The dispute began before Attorney General Merrick Garland appointed Smith as special counsel last November, but appears to have continued under Smith’s auspices after he took over ongoing investigations into interference with the certification of 2020 election results.
Smith’s team could seek review of the decision by the full appeals court justices or by the Supreme Court. Tuesday’s decision may therefore not be the final word. A spokesperson for Smith had no immediate comment on the decision or whether prosecutors would seek further reconsideration.
Perry’s lawyers were in court on Tuesday morning for another case – the criminal trial of former Trump aide Peter Navarro – and were seen reading the ruling shortly after it was released. Although they declined to discuss specifics, the lawyers seemed optimistic about the outcome.
The new ruling is an important step for both Perry and the House of Representatives, which have sounded the alarm over prosecutors’ efforts to gain access to a congressman’s phone.
Notably, while the case was argued in February, it took more than six months for the appeals court to issue a decision. It’s a surprisingly long review period for a matter that seemed urgent to prosecutors – and one that suggests the panel engaged in careful scrutiny of the records at issue.
Although the appeals court’s 29-page ruling remains sealed, the three-judge panel said in court docket Tuesday that it partially overturned U.S. District Court Judge Beryl Howell’s ruling, which granted prosecutors access to most of the records seized from Perry’s phone. , blocking only a few dozen that she deemed beyond the reach of federal investigators.

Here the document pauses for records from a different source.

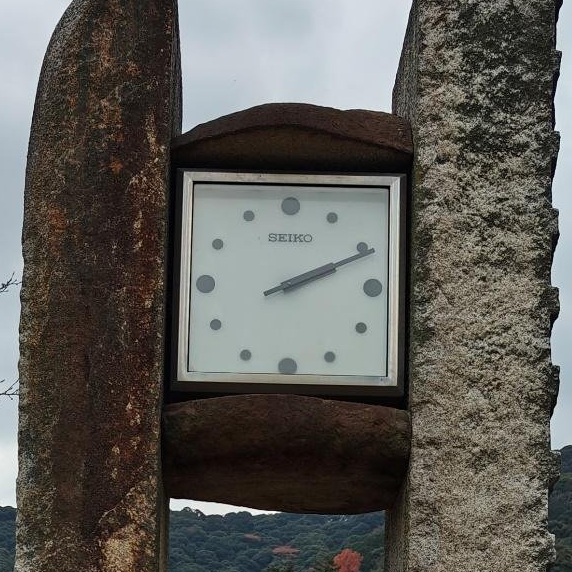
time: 2:11
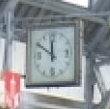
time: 11:50
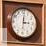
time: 3:00
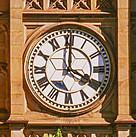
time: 4:00
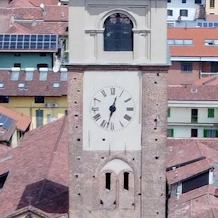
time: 12:32
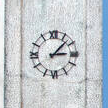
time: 3:07
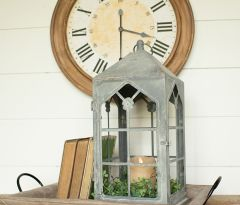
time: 3:29
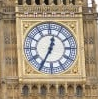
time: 12:34
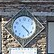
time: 4:22
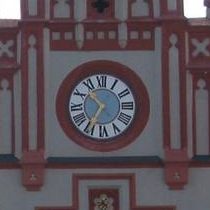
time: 10:35
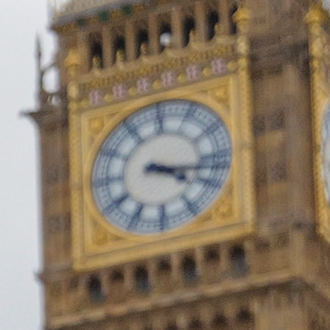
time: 4:17
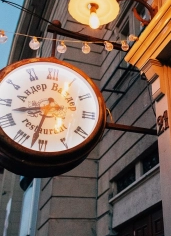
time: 8:32
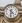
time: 4:31
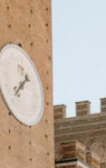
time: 1:37
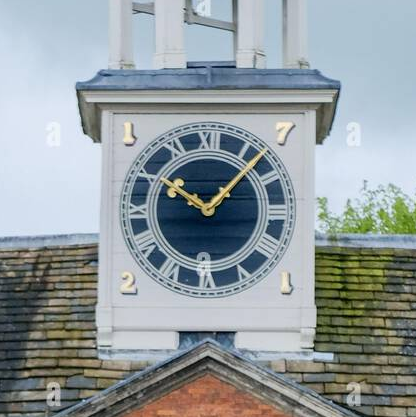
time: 10:07
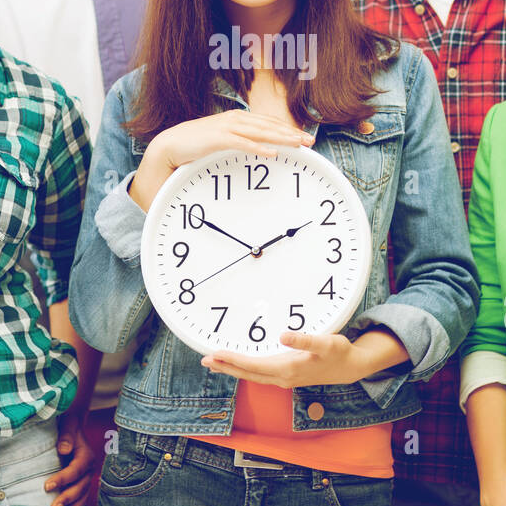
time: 1:50
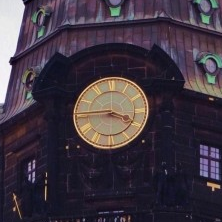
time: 3:45
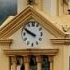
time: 9:49
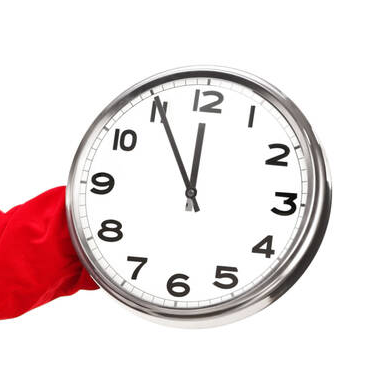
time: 11:55
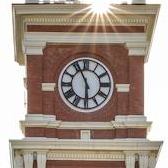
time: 5:55
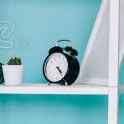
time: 4:23
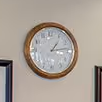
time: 1:13
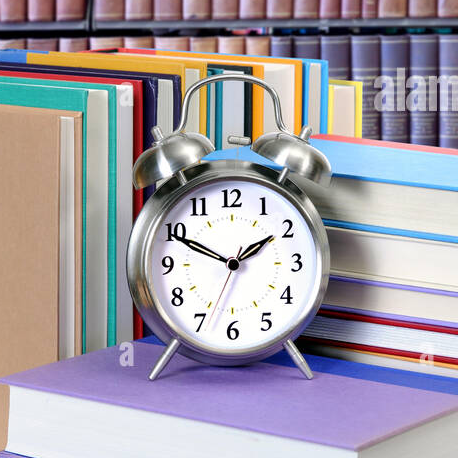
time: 1:50
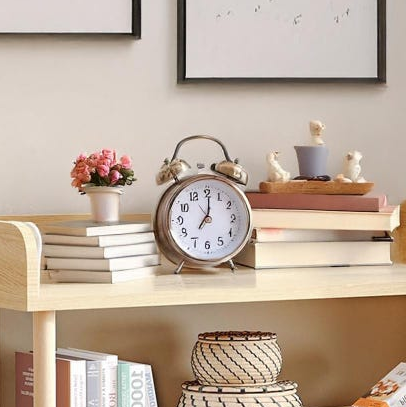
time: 7:01
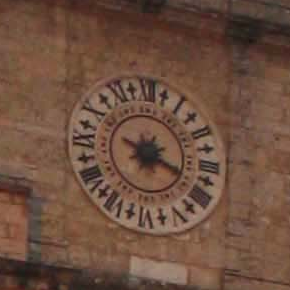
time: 7:18
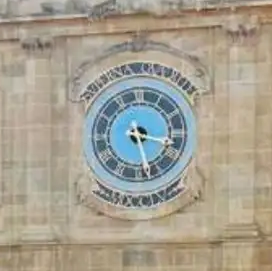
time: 3:27
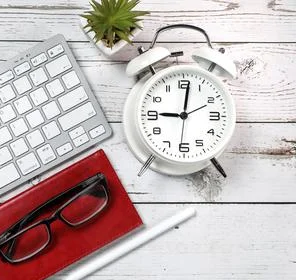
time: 9:01
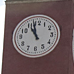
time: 10:57
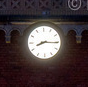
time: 8:15
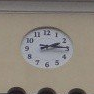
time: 2:14
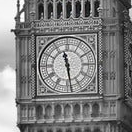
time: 11:28
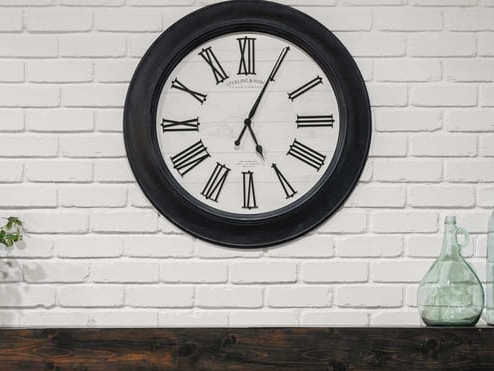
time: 5:04
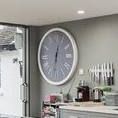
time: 12:32
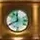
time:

Trump-appointed Judge Neomi Rao wrote the lead opinion for the appeals court, joined by President George HW Bush-appointed Judge Karen LeCraft Henderson. Judge Greg Katsas, also appointed by Trump, filed a six-page concurring opinion. The reasons for a possible disagreement between the judges were not immediately clear since the opinions remain sealed.
At issue is the courts’ interpretation of the Constitution’s “speak or debate” clause, which grants members of Congress immunity from criminal prosecution relating to their official work. Perry argued that much of what Smith’s team sought is protected by this constitutional provision and should be barred to prosecutors.
Howell, however, disagreed, saying Perry’s independent efforts to investigate voter fraud — and to report it to the executive branch — render those contacts unprotected by speaking or debating immunity.
The appeals court held a public hearing in the case after partially unsealing the case under the watchful eye of the media, but part of the discussion still remained secret.
During the discussion, a Justice Department lawyer now assigned to Smith’s office argued that the speech or debate protection only applies to investigations by lawmakers as part of an investigation. or formal investigation, not those they undertake themselves. Rao and Katsas seem to disagree, suggesting that the DOJ’s wording is too narrow and that there is at least some protection for individual members of Congress acting alone.
Perry told POLITICO in February that he was pleased with the appeals court’s decision to stay Howell’s decision while it considers the case.
In an order released Tuesday, the DC Circuit panel gave Perry’s attorneys and prosecutors one week to indicate whether they believe parts of the rulings should be kept secret.
The appeals court’s opinion will likely be scrutinized closely on Capitol Hill, where any interpretation of the speech or debate clause has huge implications for lawmakers.
House Democrats and Republicans united to intervene in Perry’s case — even without knowing the specifics of what prosecutors wanted Perry to do — to oppose any sweeping new rulings that would weaken lawmakers’ protections in the matter. speech or debate. The brief of the friend of the House court in this case remains under seal.